Ideally, to have some fun, enjoy spending time with our families and relax. Often, in the midst of vacation, all we really want is some peace and quiet. Perhaps try a cabin with a hot tub. And have a few moments to ourselves.
Gatlinburg clearly is the favorite here. The family is walking so we don’t have to drive all the time. Also, there are lot of benches where we can rest and check sports scores on the phone while the family spends 35 minutes inside another shop which sells all the same crap as the last four shops we went in.
Also, I’ve seen dads fly fishing in the middle of the river in Gatlinburg while their family shops.

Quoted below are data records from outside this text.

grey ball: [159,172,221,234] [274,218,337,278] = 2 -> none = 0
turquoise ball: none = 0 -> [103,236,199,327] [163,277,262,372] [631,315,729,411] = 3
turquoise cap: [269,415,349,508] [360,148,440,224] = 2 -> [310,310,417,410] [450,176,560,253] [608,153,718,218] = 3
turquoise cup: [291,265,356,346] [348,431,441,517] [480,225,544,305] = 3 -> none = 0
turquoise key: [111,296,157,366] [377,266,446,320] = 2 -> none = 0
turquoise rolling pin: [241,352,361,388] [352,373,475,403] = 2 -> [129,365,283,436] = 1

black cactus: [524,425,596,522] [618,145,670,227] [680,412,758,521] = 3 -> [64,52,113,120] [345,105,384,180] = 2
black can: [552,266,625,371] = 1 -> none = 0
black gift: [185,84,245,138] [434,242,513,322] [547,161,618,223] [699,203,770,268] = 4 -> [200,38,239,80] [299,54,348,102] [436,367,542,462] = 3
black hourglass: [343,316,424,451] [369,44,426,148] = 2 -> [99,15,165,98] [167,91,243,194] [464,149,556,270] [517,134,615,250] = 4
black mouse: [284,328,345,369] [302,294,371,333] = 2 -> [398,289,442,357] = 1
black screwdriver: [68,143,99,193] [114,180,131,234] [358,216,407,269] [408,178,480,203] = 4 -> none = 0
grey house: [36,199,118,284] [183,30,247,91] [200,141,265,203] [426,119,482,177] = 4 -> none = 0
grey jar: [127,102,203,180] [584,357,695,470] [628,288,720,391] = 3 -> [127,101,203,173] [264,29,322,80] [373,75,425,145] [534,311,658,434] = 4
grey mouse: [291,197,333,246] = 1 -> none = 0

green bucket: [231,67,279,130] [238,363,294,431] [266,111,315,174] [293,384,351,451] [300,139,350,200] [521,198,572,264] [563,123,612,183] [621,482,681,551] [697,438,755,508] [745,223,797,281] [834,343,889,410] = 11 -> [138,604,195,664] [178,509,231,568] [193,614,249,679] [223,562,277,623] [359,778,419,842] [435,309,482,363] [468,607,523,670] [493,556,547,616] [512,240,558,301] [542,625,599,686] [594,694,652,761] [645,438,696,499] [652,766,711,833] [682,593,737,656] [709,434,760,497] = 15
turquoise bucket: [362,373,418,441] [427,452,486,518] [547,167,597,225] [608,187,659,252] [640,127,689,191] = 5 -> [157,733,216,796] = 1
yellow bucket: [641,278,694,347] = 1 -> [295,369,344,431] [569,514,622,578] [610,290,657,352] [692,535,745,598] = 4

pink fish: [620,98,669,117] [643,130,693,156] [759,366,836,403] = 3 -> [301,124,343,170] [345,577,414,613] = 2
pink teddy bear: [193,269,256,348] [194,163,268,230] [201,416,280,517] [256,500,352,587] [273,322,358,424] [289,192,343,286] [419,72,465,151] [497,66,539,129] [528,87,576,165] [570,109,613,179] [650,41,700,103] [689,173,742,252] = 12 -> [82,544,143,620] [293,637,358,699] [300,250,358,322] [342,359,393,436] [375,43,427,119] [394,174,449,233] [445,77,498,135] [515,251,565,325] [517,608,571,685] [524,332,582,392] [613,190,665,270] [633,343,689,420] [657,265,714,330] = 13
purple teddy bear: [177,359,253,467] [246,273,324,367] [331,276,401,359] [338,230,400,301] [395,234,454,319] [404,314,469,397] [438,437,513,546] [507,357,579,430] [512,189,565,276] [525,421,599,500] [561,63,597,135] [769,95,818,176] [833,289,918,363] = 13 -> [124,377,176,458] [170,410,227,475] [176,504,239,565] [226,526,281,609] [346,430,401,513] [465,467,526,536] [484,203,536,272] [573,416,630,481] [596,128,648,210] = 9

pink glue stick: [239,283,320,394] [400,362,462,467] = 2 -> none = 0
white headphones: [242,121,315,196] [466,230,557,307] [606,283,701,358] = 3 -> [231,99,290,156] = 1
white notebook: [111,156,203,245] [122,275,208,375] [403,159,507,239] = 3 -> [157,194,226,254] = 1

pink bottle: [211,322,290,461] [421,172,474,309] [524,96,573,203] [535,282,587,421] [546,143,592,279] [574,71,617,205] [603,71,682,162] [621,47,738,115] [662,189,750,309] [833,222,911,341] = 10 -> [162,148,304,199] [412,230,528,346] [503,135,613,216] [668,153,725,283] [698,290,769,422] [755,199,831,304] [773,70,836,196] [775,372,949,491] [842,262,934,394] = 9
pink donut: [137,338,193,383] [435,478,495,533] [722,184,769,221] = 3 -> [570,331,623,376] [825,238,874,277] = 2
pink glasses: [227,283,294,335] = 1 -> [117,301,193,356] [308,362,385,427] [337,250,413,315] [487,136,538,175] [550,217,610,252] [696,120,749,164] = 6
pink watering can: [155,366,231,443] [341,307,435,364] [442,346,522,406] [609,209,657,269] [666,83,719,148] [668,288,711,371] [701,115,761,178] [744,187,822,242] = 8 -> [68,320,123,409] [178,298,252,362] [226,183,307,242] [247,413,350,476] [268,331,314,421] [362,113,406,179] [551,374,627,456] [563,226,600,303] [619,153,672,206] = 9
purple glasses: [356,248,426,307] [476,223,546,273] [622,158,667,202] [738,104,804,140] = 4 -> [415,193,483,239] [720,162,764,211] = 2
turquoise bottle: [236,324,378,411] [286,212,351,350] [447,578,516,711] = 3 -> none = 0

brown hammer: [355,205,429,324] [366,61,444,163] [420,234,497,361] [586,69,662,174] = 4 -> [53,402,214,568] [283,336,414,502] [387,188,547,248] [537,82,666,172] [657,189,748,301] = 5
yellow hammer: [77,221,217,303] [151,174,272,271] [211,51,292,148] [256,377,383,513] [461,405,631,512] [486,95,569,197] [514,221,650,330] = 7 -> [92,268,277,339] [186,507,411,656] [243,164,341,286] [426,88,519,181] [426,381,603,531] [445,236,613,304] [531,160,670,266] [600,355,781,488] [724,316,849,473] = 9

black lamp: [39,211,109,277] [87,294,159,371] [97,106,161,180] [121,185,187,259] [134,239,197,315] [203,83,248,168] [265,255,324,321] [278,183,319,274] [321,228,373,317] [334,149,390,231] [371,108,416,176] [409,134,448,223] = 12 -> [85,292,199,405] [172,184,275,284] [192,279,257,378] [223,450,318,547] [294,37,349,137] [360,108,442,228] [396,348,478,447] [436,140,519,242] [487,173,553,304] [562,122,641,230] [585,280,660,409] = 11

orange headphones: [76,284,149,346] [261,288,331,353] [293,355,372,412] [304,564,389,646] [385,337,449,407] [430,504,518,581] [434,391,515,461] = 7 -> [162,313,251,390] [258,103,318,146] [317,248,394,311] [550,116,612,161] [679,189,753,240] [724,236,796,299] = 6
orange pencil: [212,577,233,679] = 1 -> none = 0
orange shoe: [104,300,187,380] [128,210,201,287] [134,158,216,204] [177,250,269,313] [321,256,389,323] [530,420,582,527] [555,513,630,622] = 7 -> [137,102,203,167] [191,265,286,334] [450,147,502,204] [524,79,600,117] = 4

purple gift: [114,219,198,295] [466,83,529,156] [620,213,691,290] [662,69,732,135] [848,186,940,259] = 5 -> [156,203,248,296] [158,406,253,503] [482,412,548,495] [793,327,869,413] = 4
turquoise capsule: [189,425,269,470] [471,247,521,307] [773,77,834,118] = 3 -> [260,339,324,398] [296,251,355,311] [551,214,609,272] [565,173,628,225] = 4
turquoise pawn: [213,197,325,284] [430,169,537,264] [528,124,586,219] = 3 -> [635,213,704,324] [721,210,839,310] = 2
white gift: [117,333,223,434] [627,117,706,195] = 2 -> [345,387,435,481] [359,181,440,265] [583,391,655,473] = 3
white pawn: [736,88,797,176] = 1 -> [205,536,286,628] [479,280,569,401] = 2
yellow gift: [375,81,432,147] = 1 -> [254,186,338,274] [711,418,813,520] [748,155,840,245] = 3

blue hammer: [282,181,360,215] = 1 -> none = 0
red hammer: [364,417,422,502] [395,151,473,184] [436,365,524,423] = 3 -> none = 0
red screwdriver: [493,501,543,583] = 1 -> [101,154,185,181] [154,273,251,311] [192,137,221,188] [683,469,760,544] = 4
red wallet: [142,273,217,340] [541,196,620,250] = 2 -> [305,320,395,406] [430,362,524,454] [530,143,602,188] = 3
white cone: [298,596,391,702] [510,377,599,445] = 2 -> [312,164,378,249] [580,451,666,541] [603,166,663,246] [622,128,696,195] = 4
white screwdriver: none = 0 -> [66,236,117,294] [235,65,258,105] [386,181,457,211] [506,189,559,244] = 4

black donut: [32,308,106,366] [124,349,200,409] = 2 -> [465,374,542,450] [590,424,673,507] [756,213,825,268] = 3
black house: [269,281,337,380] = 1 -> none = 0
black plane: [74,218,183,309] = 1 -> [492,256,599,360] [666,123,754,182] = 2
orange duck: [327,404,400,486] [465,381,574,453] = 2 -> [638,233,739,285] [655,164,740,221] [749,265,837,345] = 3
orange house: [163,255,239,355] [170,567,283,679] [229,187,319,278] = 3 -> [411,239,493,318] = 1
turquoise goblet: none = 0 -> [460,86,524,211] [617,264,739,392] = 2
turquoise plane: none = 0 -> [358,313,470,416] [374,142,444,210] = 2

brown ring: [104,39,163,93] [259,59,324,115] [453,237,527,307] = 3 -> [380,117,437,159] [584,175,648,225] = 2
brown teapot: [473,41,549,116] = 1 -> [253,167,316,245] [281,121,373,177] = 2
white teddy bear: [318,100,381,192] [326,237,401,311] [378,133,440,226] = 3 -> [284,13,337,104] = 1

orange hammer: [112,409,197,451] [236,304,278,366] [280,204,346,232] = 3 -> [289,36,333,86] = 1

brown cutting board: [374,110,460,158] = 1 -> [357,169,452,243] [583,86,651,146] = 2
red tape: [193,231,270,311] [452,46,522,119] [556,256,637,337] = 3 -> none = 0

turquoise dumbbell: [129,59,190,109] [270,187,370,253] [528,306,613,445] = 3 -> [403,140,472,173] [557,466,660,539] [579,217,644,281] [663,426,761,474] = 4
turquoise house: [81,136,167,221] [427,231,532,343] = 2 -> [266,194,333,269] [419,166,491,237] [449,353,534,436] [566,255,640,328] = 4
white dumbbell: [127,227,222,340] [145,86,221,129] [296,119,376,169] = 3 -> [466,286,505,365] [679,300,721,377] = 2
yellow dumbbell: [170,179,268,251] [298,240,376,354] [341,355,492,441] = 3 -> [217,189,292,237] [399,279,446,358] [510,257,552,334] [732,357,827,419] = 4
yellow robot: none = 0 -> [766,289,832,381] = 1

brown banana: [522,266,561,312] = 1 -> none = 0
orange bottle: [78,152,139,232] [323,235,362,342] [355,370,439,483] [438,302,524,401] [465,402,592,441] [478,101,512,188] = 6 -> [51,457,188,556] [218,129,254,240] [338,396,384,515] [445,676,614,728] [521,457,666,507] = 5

That’s peak dad-ing. Do you believe in miracles?
The winner: Gatlinburg has come all the way back, baby.
Pigeon Forge vs Gatlinburg: Which is better?
This is it. We’ve done the science.
We’ve broken down the tale of the tape. We’re all tied up. We’ve eaten at a lot of pancake houses.
So vacationers, it comes down to a little thing I like to call heart, chutzpah, and a little je ne sais quoi. Who’s the best?
It’s gotta be Gatlinburg, my friend.
Sure, Pigeon Forge has go-karts but when you visit Gatlinburg, you may have a better chance of wildlife viewing. In fact, bears might come to your hotel to get a sup of cider.